Tepat indikasi (hanya untuk operasi bersih terkontaminasi, pemakaian implant dan protesis,

atau operasi dengan resiko tinggi seperti bedah vaskuler, atau bedah jantung).

Tepat cara pemberian harus diberikan secara I.V. 2 jam sebelum insisi dilakukan .

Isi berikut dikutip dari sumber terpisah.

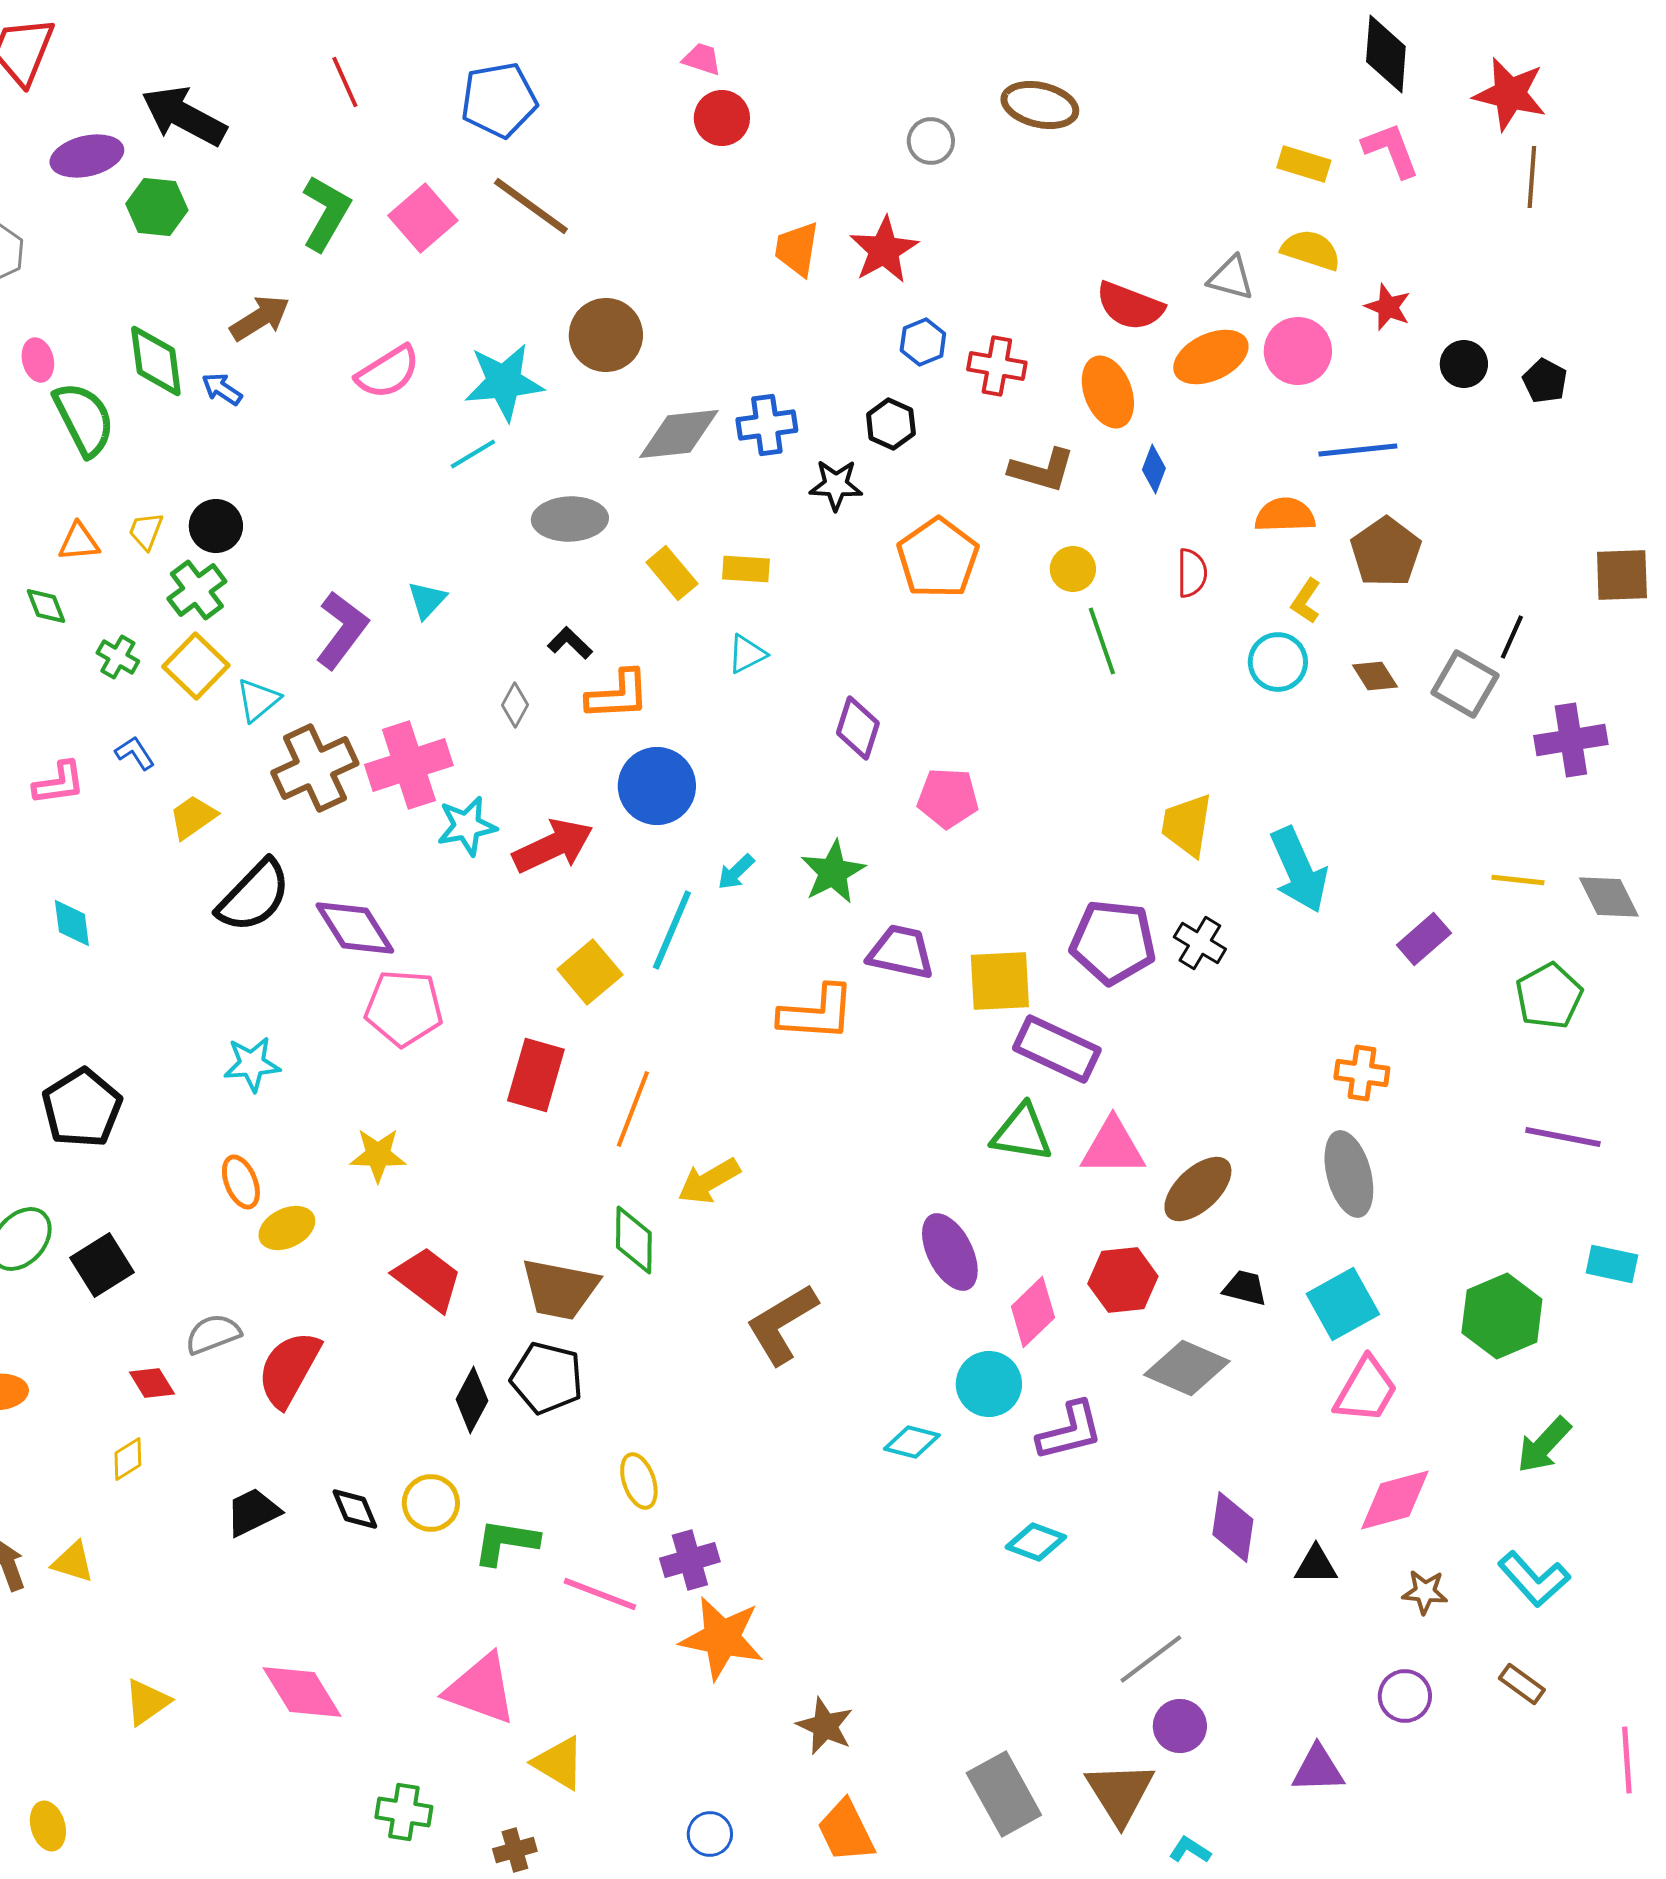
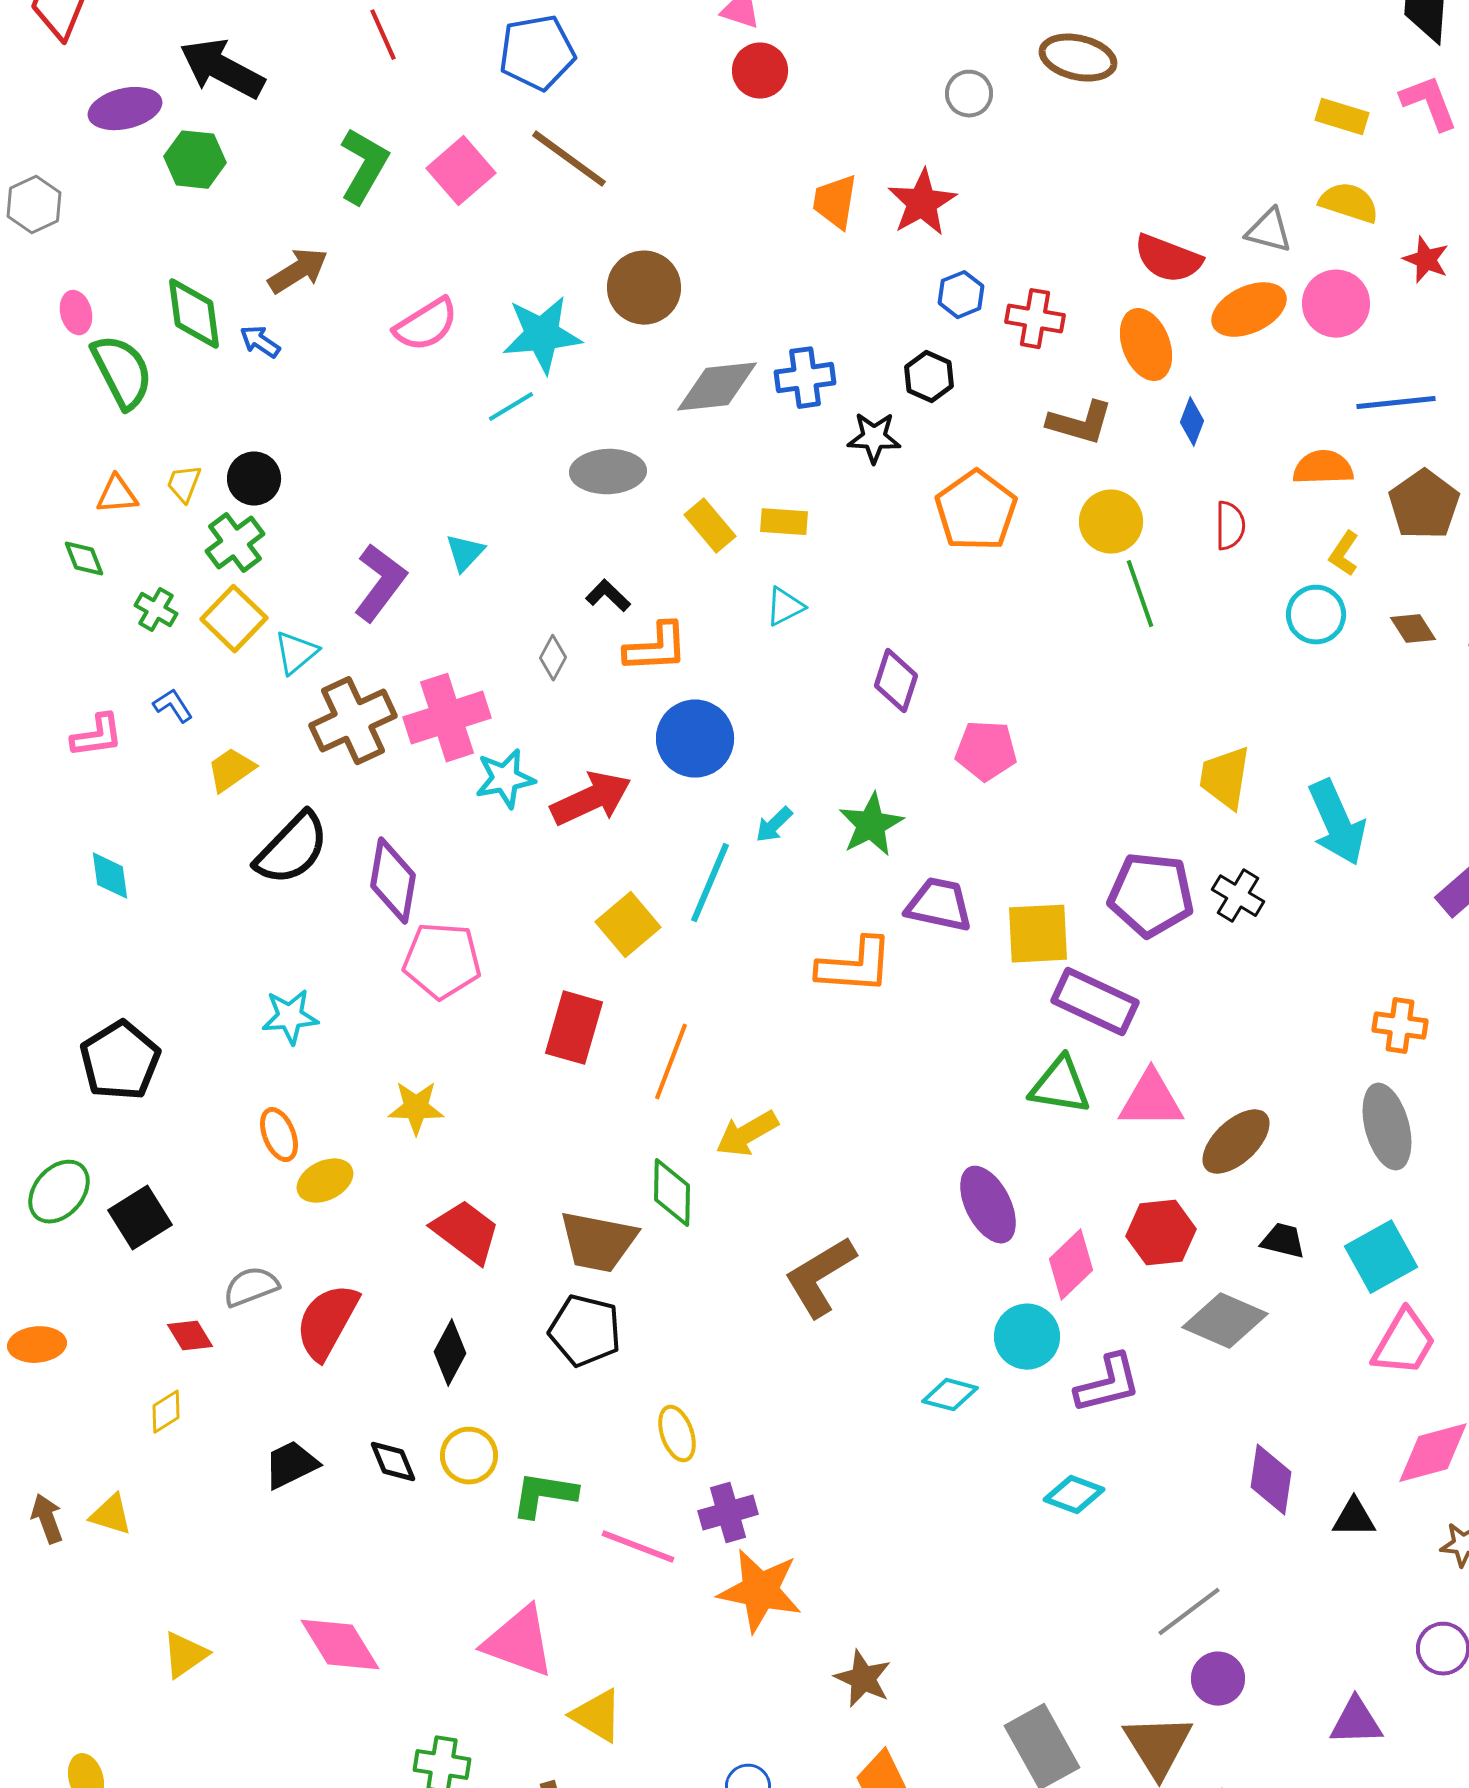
yellow circle: (1073, 569) -> (1111, 522), size x1.4
purple diamond: (355, 928) -> (393, 881), turned 42
black diamond: (472, 1400) -> (450, 1353), moved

Tepat jenis (sesuai dengan mikroorganisme yang sering menjadi penyebab Infeksi Luka

Operasi).

Kondisi Luka. Pada pre operasi ikut berperan dalam terjadinya infeksi. Luka terbuka karena

adanya kecelakaan maka lebih beresiko terjadinya infeksi luka operasi.


e.

Fraktur

Cara terbaik unuk menghindari fraktur disamping tekanan terkontrol adalah dengan
menggunakan gambar sinar-X sebelum melakukan pembedahan. Akar yang mengalami
delaserasi atau getas atau yang dirawat endodontic sering mengharuskan dilakukannya
perubahan pada rencana pembedahan, biasanya dimulai dari prosedur pencabutan dengan tang
(close prosedure) sampai melakukan pembukaan flap. Apabila sesudah dilakukan pencabutan
dengan tang menggunakan tekanan terkontrol tidak terjadi luksasi dan dilatasi alveolus, ini
menunjukkan perlunya dilakukan pembedahan. Pengenalan adanya fraktur biasanya secara klinik
dan mudah terlihat, kecuali untuk fraktur mandibula (Pedersen, 1996)
f.

Neuralgia, dapat ditangani dengan dilakukan microvascular decompression secara benar,

keluhan akan hilang. Pada umumnya kerusakan saraf akan mengalami perbaikan secara spontan
terutama saraf alveolaris inferior karena terletak dalam kanalis mandibula sehingga ujung-ujung
saraf yang rusak dapat dengan lebih baik mendekat secara spontan (Pogrel, 1990).